DATA FOR PROCESSING ->
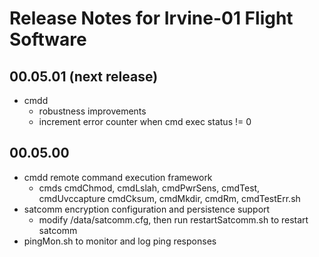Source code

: * Release Notes for Irvine-01 Flight Software
** 00.05.01 (next release)
   - cmdd
     - robustness improvements
     - increment error counter when cmd exec status != 0
** 00.05.00
   - cmdd remote command execution framework
     - cmds cmdChmod, cmdLslah, cmdPwrSens, cmdTest, cmdUvccapture
       cmdCksum, cmdMkdir, cmdRm, cmdTestErr.sh
   - satcomm encryption configuration and persistence support
     - modify /data/satcomm.cfg, then run restartSatcomm.sh to restart satcomm
   - pingMon.sh to monitor and log ping responses

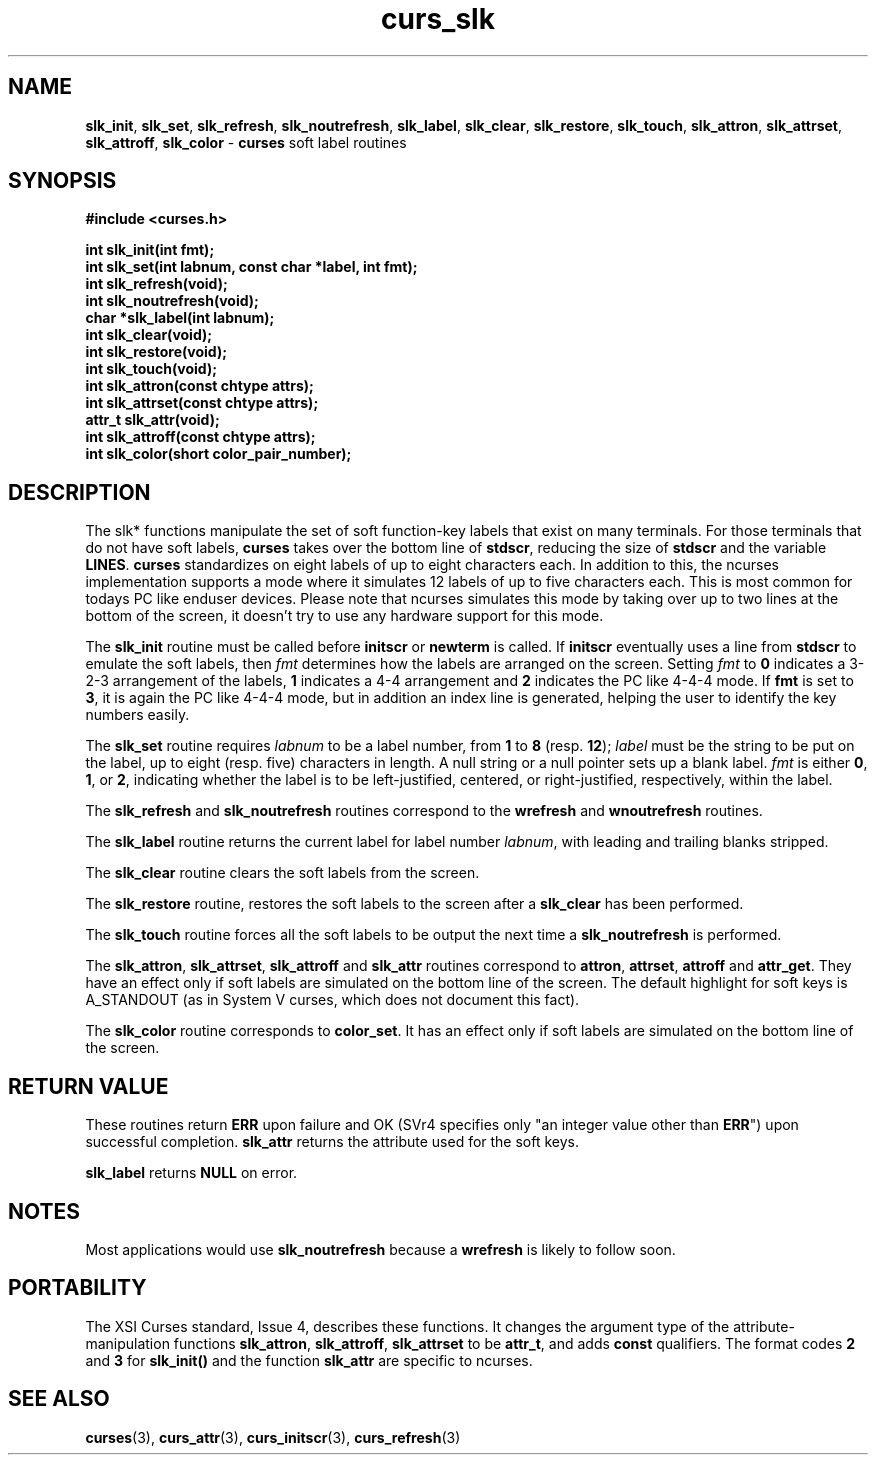 .\" $OpenBSD: curs_slk.3,v 1.6 1998/09/13 19:16:23 millert Exp $
.\"
.\"***************************************************************************
.\" Copyright (c) 1998 Free Software Foundation, Inc.                        *
.\"                                                                          *
.\" Permission is hereby granted, free of charge, to any person obtaining a  *
.\" copy of this software and associated documentation files (the            *
.\" "Software"), to deal in the Software without restriction, including      *
.\" without limitation the rights to use, copy, modify, merge, publish,      *
.\" distribute, distribute with modifications, sublicense, and/or sell       *
.\" copies of the Software, and to permit persons to whom the Software is    *
.\" furnished to do so, subject to the following conditions:                 *
.\"                                                                          *
.\" The above copyright notice and this permission notice shall be included  *
.\" in all copies or substantial portions of the Software.                   *
.\"                                                                          *
.\" THE SOFTWARE IS PROVIDED "AS IS", WITHOUT WARRANTY OF ANY KIND, EXPRESS  *
.\" OR IMPLIED, INCLUDING BUT NOT LIMITED TO THE WARRANTIES OF               *
.\" MERCHANTABILITY, FITNESS FOR A PARTICULAR PURPOSE AND NONINFRINGEMENT.   *
.\" IN NO EVENT SHALL THE ABOVE COPYRIGHT HOLDERS BE LIABLE FOR ANY CLAIM,   *
.\" DAMAGES OR OTHER LIABILITY, WHETHER IN AN ACTION OF CONTRACT, TORT OR    *
.\" OTHERWISE, ARISING FROM, OUT OF OR IN CONNECTION WITH THE SOFTWARE OR    *
.\" THE USE OR OTHER DEALINGS IN THE SOFTWARE.                               *
.\"                                                                          *
.\" Except as contained in this notice, the name(s) of the above copyright   *
.\" holders shall not be used in advertising or otherwise to promote the     *
.\" sale, use or other dealings in this Software without prior written       *
.\" authorization.                                                           *
.\"***************************************************************************
.\"
.\" $From: curs_slk.3x,v 1.9 1998/03/11 21:12:53 juergen Exp $
.TH curs_slk 3 ""
.SH NAME
\fBslk_init\fR, \fBslk_set\fR, \fBslk_refresh\fR,
\fBslk_noutrefresh\fR, \fBslk_label\fR, \fBslk_clear\fR, \fBslk_restore\fR,
\fBslk_touch\fR, \fBslk_attron\fR, \fBslk_attrset\fR, \fBslk_attroff\fR, \fBslk_color\fR -
\fBcurses\fR soft label routines
.SH SYNOPSIS
\fB#include <curses.h>\fR

\fBint slk_init(int fmt);\fR
.br
\fBint slk_set(int labnum, const char *label, int fmt);\fR
.br
\fBint slk_refresh(void);\fR
.br
\fBint slk_noutrefresh(void);\fR
.br
\fBchar *slk_label(int labnum);\fR
.br
\fBint slk_clear(void);\fR
.br
\fBint slk_restore(void);\fR
.br
\fBint slk_touch(void);\fR
.br
\fBint slk_attron(const chtype attrs);\fR
.br
\fBint slk_attrset(const chtype attrs);\fR
.br
\fBattr_t slk_attr(void);\fR
.br
\fBint slk_attroff(const chtype attrs);\fR
.br
\fBint slk_color(short color_pair_number);\fR
.br
.SH DESCRIPTION
The slk* functions manipulate the set of soft function-key labels that exist on
many terminals.  For those terminals that do not have soft labels,
\fBcurses\fR takes over the bottom line of \fBstdscr\fR, reducing the size of
\fBstdscr\fR and the variable \fBLINES\fR.  \fBcurses\fR standardizes on eight
labels of up to eight characters each. In addition to this, the ncurses 
implementation supports a mode where it simulates 12 labels of up to five
characters each. This is most common for todays PC like enduser devices.
Please note that ncurses simulates this mode by taking over up to two lines at
the bottom of the screen, it doesn't try to use any hardware support for this
mode.

The \fBslk_init\fR routine must be called before \fBinitscr\fR or \fBnewterm\fR
is called.  If \fBinitscr\fR eventually uses a line from \fBstdscr\fR to
emulate the soft labels, then \fIfmt\fR determines how the labels are arranged
on the screen.  Setting \fIfmt\fR to \fB0\fR indicates a 3-2-3 arrangement of
the labels, \fB1\fR indicates a 4-4 arrangement and \fB2\fR indicates the
PC like 4-4-4 mode. If \fBfmt\fR is set to \fB3\fR, it is again the PC like
4-4-4 mode, but in addition an index line is generated, helping the user to
identify the key numbers easily.

The \fBslk_set\fR routine requires \fIlabnum\fR to be a label number,
from \fB1\fR to \fB8\fR (resp. \fB12\fR); \fIlabel\fR must be the string 
to be put on the label, up to eight (resp. five) characters in length.
A null string or a null pointer sets up a blank label. \fIfmt\fR is either
\fB0\fR, \fB1\fR, or \fB2\fR, indicating whether the label is  to be 
left-justified, centered, or right-justified, respectively, within the
label.

The \fBslk_refresh\fR and \fBslk_noutrefresh\fR routines correspond to
the \fBwrefresh\fR and \fBwnoutrefresh\fR routines.

The \fBslk_label\fR routine returns the current label for label number
\fIlabnum\fR, with leading and trailing blanks stripped.

The \fBslk_clear\fR routine clears the soft labels from the screen.

The \fBslk_restore\fR routine, restores the soft labels to the screen
after a \fBslk_clear\fR has been performed.

The \fBslk_touch\fR routine forces all the soft labels to be output
the next time a \fBslk_noutrefresh\fR is performed.

The \fBslk_attron\fR, \fBslk_attrset\fR, \fBslk_attroff\fR and \fBslk_attr\fR
routines correspond to \fBattron\fR, \fBattrset\fR, \fBattroff\fR and \fBattr_get\fR.
They have an effect only if soft labels are simulated on the bottom line of
the screen.  The default highlight for soft keys is A_STANDOUT (as in 
System V curses, which does not document this fact).

The \fBslk_color\fR routine corresponds to \fBcolor_set\fR. It has an effect only
if soft labels are simulated on the bottom line of the screen.

.SH RETURN VALUE
These routines return \fBERR\fR upon failure and OK (SVr4 specifies only "an
integer value other than \fBERR\fR") upon successful completion. \fBslk_attr\fR
returns the attribute used for the soft keys.

\fBslk_label\fR returns \fBNULL\fR on error.
.SH NOTES
Most applications would use \fBslk_noutrefresh\fR because a
\fBwrefresh\fR is likely to follow soon.
.SH PORTABILITY
The XSI Curses standard, Issue 4, describes these functions.  It changes the
argument type of the attribute-manipulation functions \fBslk_attron\fR,
\fBslk_attroff\fR, \fBslk_attrset\fR to be \fBattr_t\fR, and adds \fBconst\fR
qualifiers. The format codes \fB2\fR and \fB3\fR for \fBslk_init()\fR and the
function \fBslk_attr\fR are specific to ncurses.
.SH SEE ALSO
\fBcurses\fR(3), \fBcurs_attr\fR(3), \fBcurs_initscr\fR(3), \fBcurs_refresh\fR(3)
.\"#
.\"# The following sets edit modes for GNU EMACS
.\"# Local Variables:
.\"# mode:nroff
.\"# fill-column:79
.\"# End:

TASK DIRECTIONS ->
Return every line of the listing above where "simulated" appears.

REPLY TO THE EXERCISE ->
They have an effect only if soft labels are simulated on the bottom line of
if soft labels are simulated on the bottom line of the screen.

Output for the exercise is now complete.